American football player (born 1980)

Vincenzo Ciurciu (born May 2, 1980) is an American former professional football player who was a linebacker in the National Football League (NFL). He was signed by the Carolina Panthers as an undrafted free agent in 2003. He played college football for the Boston College Eagles.

Ciurciu was also member of the Tampa Bay Buccaneers, Minnesota Vikings, New England Patriots and Detroit Lions.

==Early life==
Ciurciu played high school football at Saint Joseph Regional High School in Montvale, New Jersey, after playing one season in Elmwood Park Memorial High School in Elmwood Park, New Jersey. He was garnished all-state honors at linebacker as a junior and senior. He rushed for 1,260 yards and 25 touchdowns his senior year.

==College career==
Ciurciu began his college career at Clemson University as a freshman fullback in 1998. He played in 23 games between 1998 and 1999, totaling 30 carries, four catches, and one touchdown. After head coach Tommy West was fired from Clemson, Tommy Bowden was hired as head coach, and brought in a new offensive plan. This resulted in Ciurciu getting lost in the mix and prompted him to transfer to Boston College.

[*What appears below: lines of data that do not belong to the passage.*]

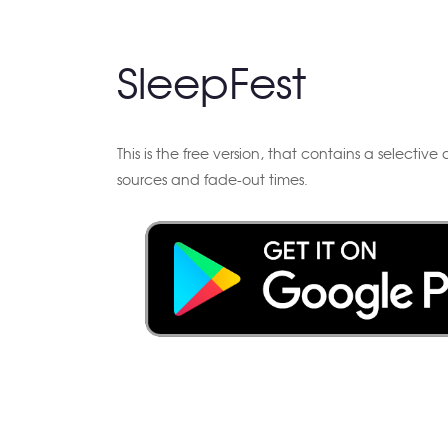
SleepFest
This is the free version, that contains a selectiv
sources and fade-out times.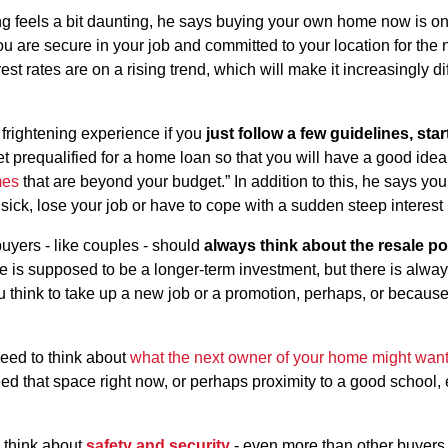
g feels a bit daunting, he says buying your own home now is on
u are secure in your job and committed to your location for the n
t rates are on a rising trend, which will make it increasingly diffi
 frightening experience if you
just follow a few guidelines, star
 get prequalified for a home loan so that you will have a good idea
mes
that are beyond your budget.” In addition to this, he says y
sick, lose your job or have to cope with a sudden steep interest 
uyers - like couples - should
always think about the resale po
 is supposed to be a longer-term investment, but there is alway
 think to take up a new job or a promotion, perhaps, or becaus
need to think about
what the next owner of your home might wan
ed that space right now, or perhaps proximity to a good school, 
o think about
safety and security
- even more than other buyers.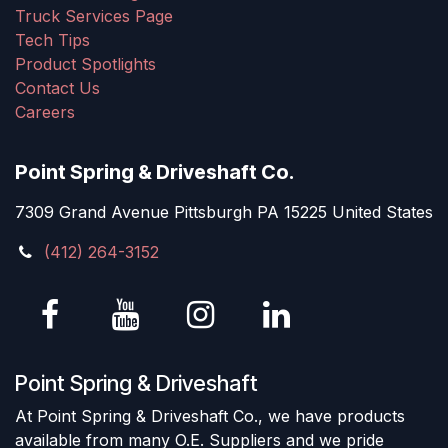
Truck Services Page
Tech Tips
Product Spotlights
Contact Us
Careers
Point Spring & Driveshaft Co.
7309 Grand Avenue Pittsburgh PA 15225 United States
(412) 264-3152
Point Spring & Driveshaft
At Point Spring & Driveshaft Co., we have products
available from many O.E. Suppliers and we pride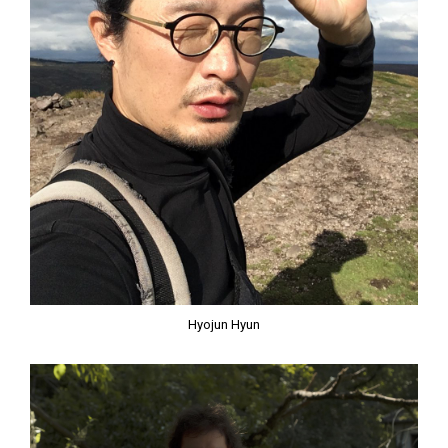
Hyojun Hyun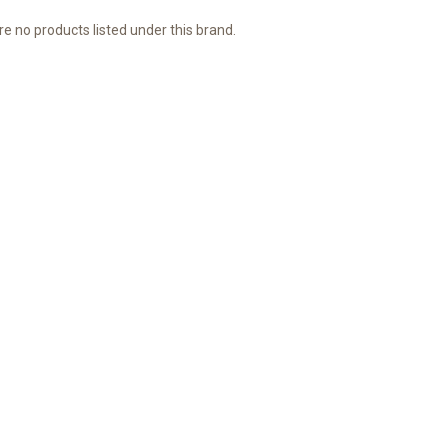
e no products listed under this brand.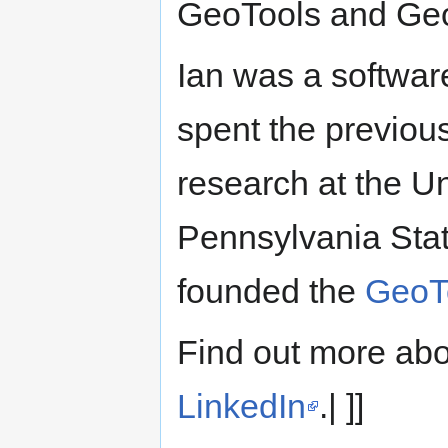
GeoTools and GeoS
Ian was a softwar
spent the previou
research at the U
Pennsylvania State
founded the
GeoT
Find out more abo
LinkedIn
.| ]]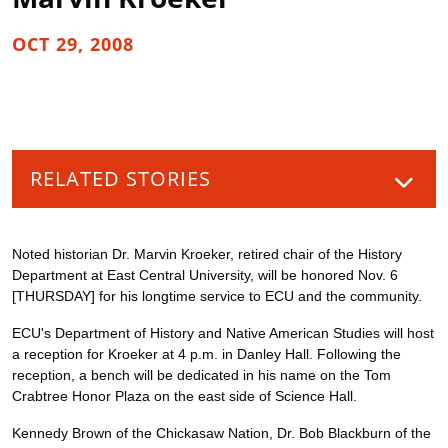
OCT 29, 2008
RELATED STORIES
Noted historian Dr. Marvin Kroeker, retired chair of the History
Department at East Central University, will be honored Nov. 6
[THURSDAY] for his longtime service to ECU and the community.
ECU's Department of History and Native American Studies will host
a reception for Kroeker at 4 p.m. in Danley Hall. Following the
reception, a bench will be dedicated in his name on the Tom
Crabtree Honor Plaza on the east side of Science Hall.
Kennedy Brown of the Chickasaw Nation, Dr. Bob Blackburn of the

He sat out the 2000 season at BC per transfer rules. Ciurciu moved to linebacker for the Eagles and led the team in tackles as a junior in 2001 with 87 tackles and two interceptions, and ranked second on team as a senior in 2002 with 102 tackles and one interception.

==Professional career==

===Carolina Panthers (first stint)===
After going undrafted in the 2003 NFL draft, Ciurciu was signed by the Carolina Panthers on May 2, 2003, but was released on August 31, 2003. He was re-signed to the Panthers practice squad three days later.

===Tampa Bay Buccaneers===
On October 8, 2003, the Buccaneers signed Ciurciu off the Panthers practice squad to their active roster. He was released by the Buccaneers on December 2, 2003.

===Carolina Panthers (second stint)===
Ciurciu was re-signed to the Panthers practice squad on December 5, 2003. He was elevated to their active roster on December 20, where he spent the remainder of the regular season and the playoffs, including the Panthers' appearance in Super Bowl XXXVIII.

In 2004, Ciurciu played in all 16 games and started four games, for an injured Dan Morgan, at middle linebacker, and registered a career-high 33 tackles, 25 of them solo tackles. In three of his four starts, he had 7 or more tackles. In 2005, he ranked second on team with 14 special teams stops. His one start of the year came against Miami on September 25 at outside linebacker in place of Will Witherspoon. In 2006, he led Carolina with a career-best 18 special teams tackles 11 of them solo tackles, and again played in all 16 games.

===Minnesota Vikings===
Ciurciu signed with the Minnesota Vikings following the 2006 season. In 2007, he tied for second among Vikings with 15 special teams tackles despite missing three games during the season with injuries. In 2008, he played in 14 games with one start and totaled eight tackles. He was released by the Vikings in March 2009 after his total of tackles plummeted from 15 in 2007 to eight in 2008. At the finish of his career with Minnesota, Ciurciu appeared in 27 regular seasons games, totaling 23 tackles on special teams.

===New England Patriots===
The New England Patriots signed Ciurciu on May 4, 2009. He was released on September 4, 2009.

===Detroit Lions===
The Detroit Lions signed Ciurciu October 22, 2009. He was re-signed on March 5, 2010.

On September 3, 2011, it was announced that Vinny Ciurciu would be suspended from four regular season games for violating the league's substance abuse policy.